Legal expert on race next speaker for Presidential Forum on Diversity
Randall Kennedy, a leading scholar on race issues, will speak Wednesday, April 27, at 5 p.m. in the Nott Memorial.
His talk, “The Racial Promised Land? Creating a Racially Just Social Order,” is part of the Presidential Forum on Diversity series. The lecture is free and open to the public.
The Michael R. Klein Professor at Harvard Law School, Kennedy earned his A.B. in history from Princeton and attended the University of Oxford as a Rhodes Scholar. He earned a J.D. from Yale Law School, where he was editor of the Yale Law Journal.
Kennedy served as a law clerk for Judge J. Skelly Wright of the U.S Court of Appeals and for Justice Thurgood Marshall of the U.S Supreme Court.
He is the author of numerous books, including “For Discrimination: Race, Affirmative Action and the Law,” “The Persistence of the Color Line: Racial Politics and the Obama Presidency,” “Sellout: The Politics of Racial Betrayal,” “Interracial Intimacies: Sex, Marriage, Identity and Adoption” and the controversial bestseller “Nigger: The Strange Career of a Troublesome Word.”
His book "Race, Crime and the Law" won the Robert F. Kennedy Book Award in 1998 for the work best representing the late politician's commitment to justice.
Kennedy is a member of the bars of the District of Columbia and the Supreme Court of the United States. He is also a member of the American Law Institute, the American Academy of Arts and Sciences and the American Philosophical Association. He is a trustee emeritus of Princeton University.

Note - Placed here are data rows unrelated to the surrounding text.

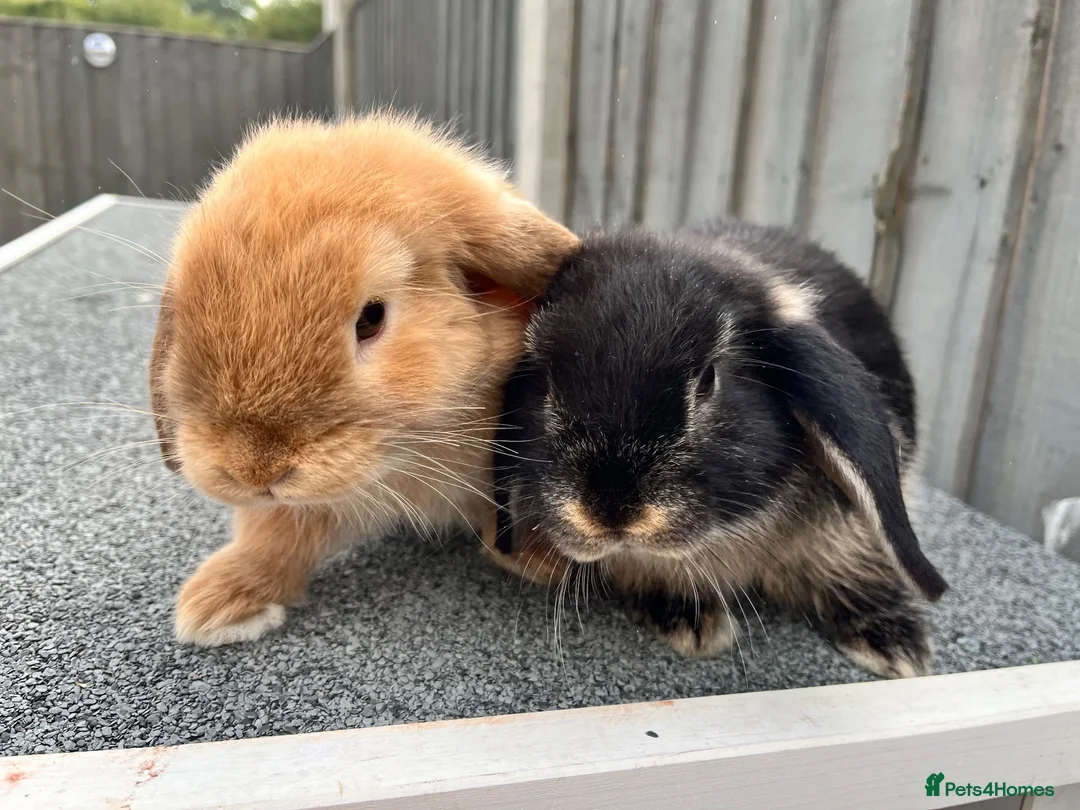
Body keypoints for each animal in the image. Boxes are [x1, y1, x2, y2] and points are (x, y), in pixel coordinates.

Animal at [150, 113, 579, 647]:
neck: (411, 453)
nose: (255, 472)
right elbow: (275, 535)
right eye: (185, 315)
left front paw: (541, 562)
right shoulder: (304, 507)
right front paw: (219, 603)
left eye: (371, 319)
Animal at [487, 218, 949, 679]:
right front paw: (691, 622)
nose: (611, 513)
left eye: (709, 380)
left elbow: (859, 564)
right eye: (546, 384)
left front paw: (899, 647)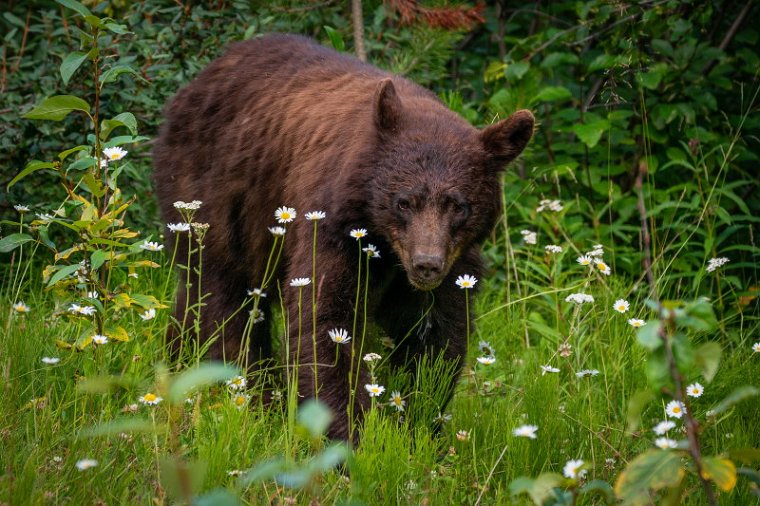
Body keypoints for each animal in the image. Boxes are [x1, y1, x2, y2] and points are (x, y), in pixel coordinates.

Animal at [153, 33, 536, 440]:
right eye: (404, 201)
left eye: (458, 205)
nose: (427, 265)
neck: (385, 246)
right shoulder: (333, 230)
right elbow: (324, 319)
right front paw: (354, 432)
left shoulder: (455, 261)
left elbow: (436, 334)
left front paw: (418, 419)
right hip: (214, 194)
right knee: (222, 295)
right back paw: (253, 391)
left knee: (194, 297)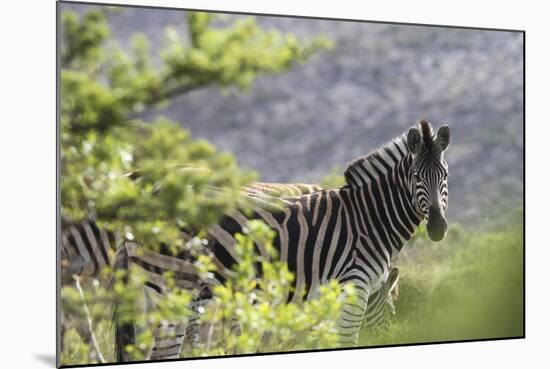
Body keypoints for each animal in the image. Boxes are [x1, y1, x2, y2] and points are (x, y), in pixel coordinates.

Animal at [114, 119, 450, 358]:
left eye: (445, 176)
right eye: (416, 178)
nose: (437, 228)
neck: (369, 218)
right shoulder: (352, 285)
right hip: (172, 286)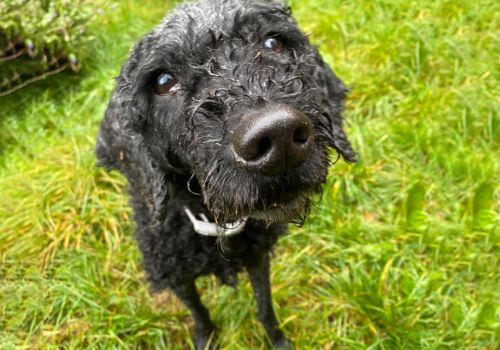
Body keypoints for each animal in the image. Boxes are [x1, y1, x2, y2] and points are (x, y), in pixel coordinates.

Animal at [96, 0, 356, 348]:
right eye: (162, 81)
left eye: (273, 42)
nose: (278, 135)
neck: (216, 226)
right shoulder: (178, 277)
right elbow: (199, 313)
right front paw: (205, 338)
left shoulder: (258, 257)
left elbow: (265, 308)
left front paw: (277, 340)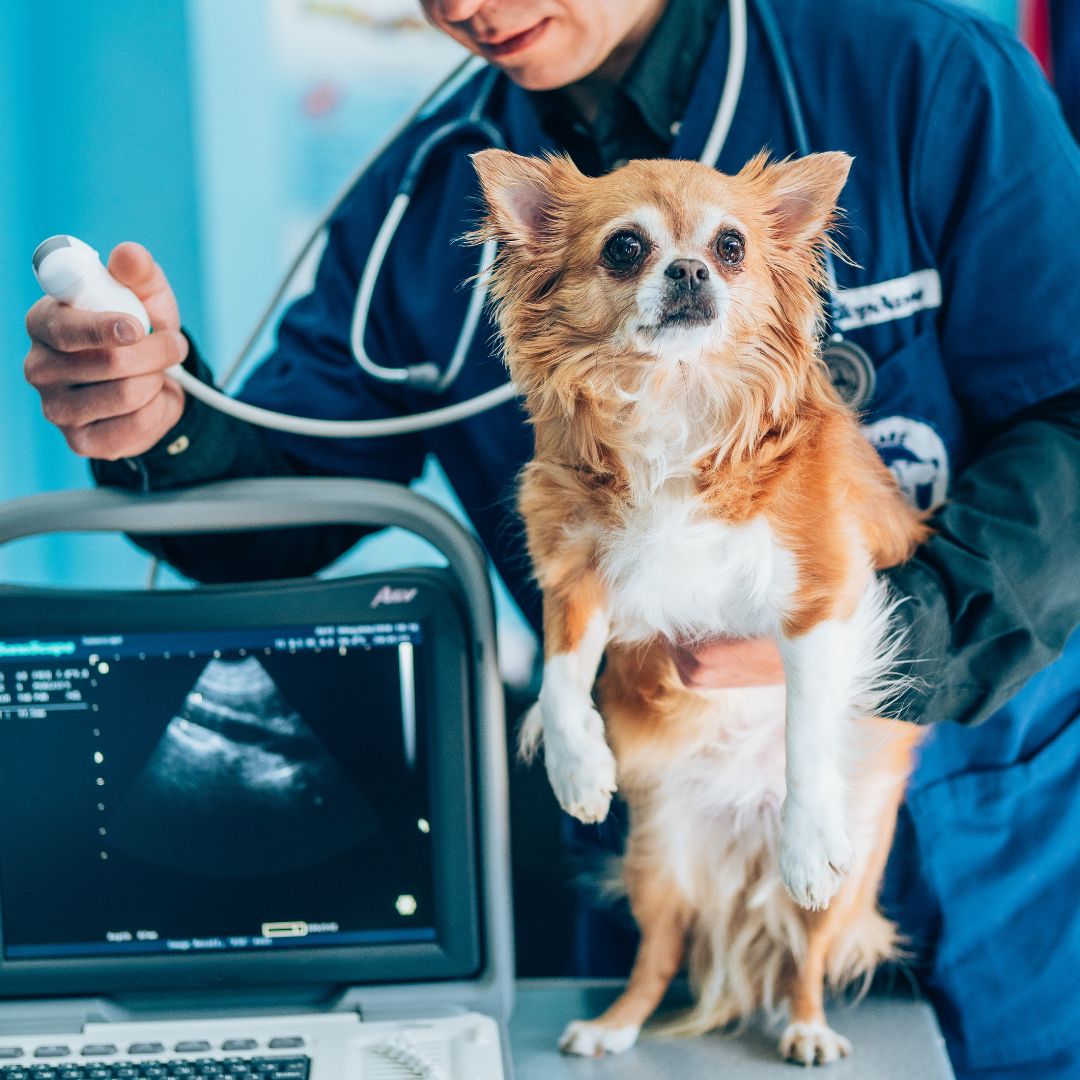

The Presidential Forum on Diversity was established in 2006 by President Stephen C. Ainlay to bring in notable speakers on a wide range of topics that promote diversity and inclusiveness.
Previous speakers have included poet Maya Angelou, journalist and television news anchor John Quiñones, Eugene Robinson, a Pulitzer Prize-winning Washington Post columnist faith leader Eboo Patel, Broadway star Anthony Rapp, actress Marlee Matlin and Rob King, who oversees ESPN’s SportsCenter.